Exercise task
Write out the material below word for word, from its very first line up to and including the line with "scientific name: Sisymbrium altissimum".

─── Dataset content ───

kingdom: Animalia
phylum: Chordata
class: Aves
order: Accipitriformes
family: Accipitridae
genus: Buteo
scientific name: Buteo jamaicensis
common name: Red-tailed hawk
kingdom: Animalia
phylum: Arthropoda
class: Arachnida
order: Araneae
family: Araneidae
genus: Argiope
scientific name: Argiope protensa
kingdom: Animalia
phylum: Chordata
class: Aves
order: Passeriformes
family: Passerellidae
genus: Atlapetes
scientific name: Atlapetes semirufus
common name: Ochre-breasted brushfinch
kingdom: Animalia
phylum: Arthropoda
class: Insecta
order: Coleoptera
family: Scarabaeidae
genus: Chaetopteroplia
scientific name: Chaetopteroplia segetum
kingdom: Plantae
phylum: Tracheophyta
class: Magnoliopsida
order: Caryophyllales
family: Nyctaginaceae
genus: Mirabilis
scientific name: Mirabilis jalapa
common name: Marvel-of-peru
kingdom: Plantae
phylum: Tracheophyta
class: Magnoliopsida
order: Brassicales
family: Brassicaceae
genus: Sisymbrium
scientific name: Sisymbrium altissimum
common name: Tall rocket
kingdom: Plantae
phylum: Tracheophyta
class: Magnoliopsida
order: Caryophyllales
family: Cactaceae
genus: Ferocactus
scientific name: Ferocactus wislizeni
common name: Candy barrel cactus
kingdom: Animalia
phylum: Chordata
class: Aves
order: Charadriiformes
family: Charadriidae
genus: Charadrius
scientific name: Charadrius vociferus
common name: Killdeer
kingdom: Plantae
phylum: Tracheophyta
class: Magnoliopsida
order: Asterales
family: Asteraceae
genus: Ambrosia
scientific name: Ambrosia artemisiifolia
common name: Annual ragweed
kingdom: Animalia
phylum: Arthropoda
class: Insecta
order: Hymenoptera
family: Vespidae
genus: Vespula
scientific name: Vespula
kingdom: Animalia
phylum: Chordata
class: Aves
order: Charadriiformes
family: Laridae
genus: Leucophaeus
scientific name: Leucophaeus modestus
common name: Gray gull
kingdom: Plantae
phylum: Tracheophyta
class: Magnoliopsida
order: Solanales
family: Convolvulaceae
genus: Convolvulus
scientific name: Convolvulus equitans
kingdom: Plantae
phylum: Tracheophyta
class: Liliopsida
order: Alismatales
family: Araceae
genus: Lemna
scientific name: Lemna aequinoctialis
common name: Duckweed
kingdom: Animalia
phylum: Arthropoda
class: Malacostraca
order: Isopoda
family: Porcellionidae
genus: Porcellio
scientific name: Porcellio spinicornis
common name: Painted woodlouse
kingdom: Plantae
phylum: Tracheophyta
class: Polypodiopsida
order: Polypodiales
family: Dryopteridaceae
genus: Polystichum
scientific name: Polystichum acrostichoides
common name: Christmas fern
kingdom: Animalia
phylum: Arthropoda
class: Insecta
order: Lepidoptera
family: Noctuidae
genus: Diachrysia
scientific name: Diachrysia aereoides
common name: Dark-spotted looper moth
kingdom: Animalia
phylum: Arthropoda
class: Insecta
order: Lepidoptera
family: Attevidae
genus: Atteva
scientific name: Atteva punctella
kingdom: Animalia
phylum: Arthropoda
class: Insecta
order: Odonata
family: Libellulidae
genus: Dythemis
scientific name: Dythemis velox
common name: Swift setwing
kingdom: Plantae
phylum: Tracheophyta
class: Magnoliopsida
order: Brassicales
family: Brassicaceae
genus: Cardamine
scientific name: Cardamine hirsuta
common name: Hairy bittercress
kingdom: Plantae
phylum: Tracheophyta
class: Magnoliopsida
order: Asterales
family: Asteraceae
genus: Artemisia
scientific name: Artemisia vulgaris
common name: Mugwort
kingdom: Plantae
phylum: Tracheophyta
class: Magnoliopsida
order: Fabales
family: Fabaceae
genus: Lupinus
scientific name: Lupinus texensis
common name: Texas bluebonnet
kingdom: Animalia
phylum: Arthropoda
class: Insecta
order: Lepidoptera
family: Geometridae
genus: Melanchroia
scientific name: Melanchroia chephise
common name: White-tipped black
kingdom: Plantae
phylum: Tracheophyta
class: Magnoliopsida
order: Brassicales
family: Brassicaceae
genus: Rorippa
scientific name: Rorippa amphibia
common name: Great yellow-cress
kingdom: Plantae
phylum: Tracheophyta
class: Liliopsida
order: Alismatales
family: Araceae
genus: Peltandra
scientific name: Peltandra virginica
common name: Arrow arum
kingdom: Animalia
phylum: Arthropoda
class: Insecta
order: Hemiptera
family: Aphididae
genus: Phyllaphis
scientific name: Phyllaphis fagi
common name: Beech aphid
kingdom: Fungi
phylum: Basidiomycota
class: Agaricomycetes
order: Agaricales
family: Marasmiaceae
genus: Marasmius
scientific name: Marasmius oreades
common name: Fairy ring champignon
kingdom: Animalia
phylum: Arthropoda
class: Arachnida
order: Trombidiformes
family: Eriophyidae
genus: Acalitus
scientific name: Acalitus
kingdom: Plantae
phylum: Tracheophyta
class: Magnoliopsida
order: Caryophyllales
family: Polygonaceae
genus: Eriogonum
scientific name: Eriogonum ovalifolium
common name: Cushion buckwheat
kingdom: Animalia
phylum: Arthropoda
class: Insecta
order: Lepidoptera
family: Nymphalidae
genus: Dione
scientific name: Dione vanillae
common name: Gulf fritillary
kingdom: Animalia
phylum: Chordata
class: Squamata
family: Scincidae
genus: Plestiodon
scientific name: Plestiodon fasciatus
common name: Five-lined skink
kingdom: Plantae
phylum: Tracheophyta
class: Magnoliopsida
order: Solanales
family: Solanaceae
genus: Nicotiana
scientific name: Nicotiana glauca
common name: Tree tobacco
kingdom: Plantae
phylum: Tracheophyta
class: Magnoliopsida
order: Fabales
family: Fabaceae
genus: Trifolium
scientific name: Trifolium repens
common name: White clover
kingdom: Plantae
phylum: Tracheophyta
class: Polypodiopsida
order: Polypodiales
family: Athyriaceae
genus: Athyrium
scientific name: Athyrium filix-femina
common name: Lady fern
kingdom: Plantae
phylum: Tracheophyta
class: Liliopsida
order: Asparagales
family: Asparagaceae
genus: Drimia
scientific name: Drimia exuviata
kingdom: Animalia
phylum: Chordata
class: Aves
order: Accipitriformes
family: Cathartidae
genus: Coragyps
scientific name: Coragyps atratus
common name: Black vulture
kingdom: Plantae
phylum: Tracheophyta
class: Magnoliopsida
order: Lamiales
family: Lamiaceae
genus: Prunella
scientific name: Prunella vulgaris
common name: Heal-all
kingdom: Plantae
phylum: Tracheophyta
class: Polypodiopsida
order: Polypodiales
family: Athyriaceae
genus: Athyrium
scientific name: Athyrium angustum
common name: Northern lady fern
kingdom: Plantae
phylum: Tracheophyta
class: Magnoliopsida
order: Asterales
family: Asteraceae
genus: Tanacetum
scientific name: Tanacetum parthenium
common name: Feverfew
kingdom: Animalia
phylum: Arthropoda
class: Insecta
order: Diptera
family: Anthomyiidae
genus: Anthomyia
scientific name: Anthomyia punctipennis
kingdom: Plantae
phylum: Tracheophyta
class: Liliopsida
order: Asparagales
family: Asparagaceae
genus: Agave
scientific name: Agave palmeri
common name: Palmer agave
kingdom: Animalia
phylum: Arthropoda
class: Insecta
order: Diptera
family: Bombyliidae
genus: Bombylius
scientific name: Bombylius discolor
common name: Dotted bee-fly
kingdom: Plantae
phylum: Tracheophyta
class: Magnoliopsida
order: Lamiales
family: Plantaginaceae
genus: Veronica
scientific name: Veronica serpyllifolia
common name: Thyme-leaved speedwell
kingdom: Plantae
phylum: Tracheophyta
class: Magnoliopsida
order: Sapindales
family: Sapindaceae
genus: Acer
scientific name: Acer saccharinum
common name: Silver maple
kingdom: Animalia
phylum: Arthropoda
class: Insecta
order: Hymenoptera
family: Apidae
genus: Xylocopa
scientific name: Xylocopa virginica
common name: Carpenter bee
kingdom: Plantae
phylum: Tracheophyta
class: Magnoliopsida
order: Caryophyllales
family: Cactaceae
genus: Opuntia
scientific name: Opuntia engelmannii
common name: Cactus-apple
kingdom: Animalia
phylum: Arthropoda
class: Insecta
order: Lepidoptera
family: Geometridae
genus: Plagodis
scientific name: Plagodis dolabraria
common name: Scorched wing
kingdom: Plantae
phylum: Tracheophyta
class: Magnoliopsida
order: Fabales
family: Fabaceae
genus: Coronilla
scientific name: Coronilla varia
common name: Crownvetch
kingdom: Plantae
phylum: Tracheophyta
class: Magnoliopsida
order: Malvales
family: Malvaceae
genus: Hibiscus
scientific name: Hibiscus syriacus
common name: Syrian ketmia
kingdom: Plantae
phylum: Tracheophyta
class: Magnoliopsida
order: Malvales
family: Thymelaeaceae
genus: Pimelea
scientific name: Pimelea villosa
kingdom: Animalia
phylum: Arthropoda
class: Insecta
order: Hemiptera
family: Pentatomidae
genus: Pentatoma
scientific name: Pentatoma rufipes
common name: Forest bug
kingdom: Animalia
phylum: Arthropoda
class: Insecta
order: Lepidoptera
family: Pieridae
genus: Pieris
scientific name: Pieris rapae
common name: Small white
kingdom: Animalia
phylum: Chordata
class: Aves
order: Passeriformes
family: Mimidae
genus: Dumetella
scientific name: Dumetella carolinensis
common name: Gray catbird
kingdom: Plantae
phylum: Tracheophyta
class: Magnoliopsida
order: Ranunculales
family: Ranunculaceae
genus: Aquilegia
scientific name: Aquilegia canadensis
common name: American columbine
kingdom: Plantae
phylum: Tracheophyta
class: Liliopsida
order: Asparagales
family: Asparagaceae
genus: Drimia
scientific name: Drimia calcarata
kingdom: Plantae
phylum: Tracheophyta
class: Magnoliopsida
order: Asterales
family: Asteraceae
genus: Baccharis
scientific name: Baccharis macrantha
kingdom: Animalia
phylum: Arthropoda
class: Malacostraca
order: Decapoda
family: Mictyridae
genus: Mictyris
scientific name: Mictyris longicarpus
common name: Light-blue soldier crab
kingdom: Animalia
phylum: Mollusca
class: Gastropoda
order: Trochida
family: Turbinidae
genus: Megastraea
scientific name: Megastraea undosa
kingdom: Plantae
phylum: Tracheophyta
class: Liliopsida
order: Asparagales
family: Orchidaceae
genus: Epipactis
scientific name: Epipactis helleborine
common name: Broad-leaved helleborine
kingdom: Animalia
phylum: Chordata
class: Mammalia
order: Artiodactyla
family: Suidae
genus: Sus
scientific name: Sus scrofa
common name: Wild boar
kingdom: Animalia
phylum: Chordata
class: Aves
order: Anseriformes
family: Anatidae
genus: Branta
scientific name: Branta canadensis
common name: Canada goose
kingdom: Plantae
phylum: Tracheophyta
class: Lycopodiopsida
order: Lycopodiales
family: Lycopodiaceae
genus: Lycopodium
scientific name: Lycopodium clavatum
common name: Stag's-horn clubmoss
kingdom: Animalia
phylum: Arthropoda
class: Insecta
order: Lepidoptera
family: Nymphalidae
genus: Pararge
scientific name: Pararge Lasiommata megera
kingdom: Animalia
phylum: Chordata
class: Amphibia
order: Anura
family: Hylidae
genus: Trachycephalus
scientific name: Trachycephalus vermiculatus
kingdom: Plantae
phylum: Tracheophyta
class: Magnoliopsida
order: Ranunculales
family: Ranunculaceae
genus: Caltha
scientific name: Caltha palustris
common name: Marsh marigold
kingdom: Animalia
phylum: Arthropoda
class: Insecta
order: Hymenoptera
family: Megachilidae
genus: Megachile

───

Answer to this task
kingdom: Animalia
phylum: Chordata
class: Aves
order: Accipitriformes
family: Accipitridae
genus: Buteo
scientific name: Buteo jamaicensis
common name: Red-tailed hawk
kingdom: Animalia
phylum: Arthropoda
class: Arachnida
order: Araneae
family: Araneidae
genus: Argiope
scientific name: Argiope protensa
kingdom: Animalia
phylum: Chordata
class: Aves
order: Passeriformes
family: Passerellidae
genus: Atlapetes
scientific name: Atlapetes semirufus
common name: Ochre-breasted brushfinch
kingdom: Animalia
phylum: Arthropoda
class: Insecta
order: Coleoptera
family: Scarabaeidae
genus: Chaetopteroplia
scientific name: Chaetopteroplia segetum
kingdom: Plantae
phylum: Tracheophyta
class: Magnoliopsida
order: Caryophyllales
family: Nyctaginaceae
genus: Mirabilis
scientific name: Mirabilis jalapa
common name: Marvel-of-peru
kingdom: Plantae
phylum: Tracheophyta
class: Magnoliopsida
order: Brassicales
family: Brassicaceae
genus: Sisymbrium
scientific name: Sisymbrium altissimum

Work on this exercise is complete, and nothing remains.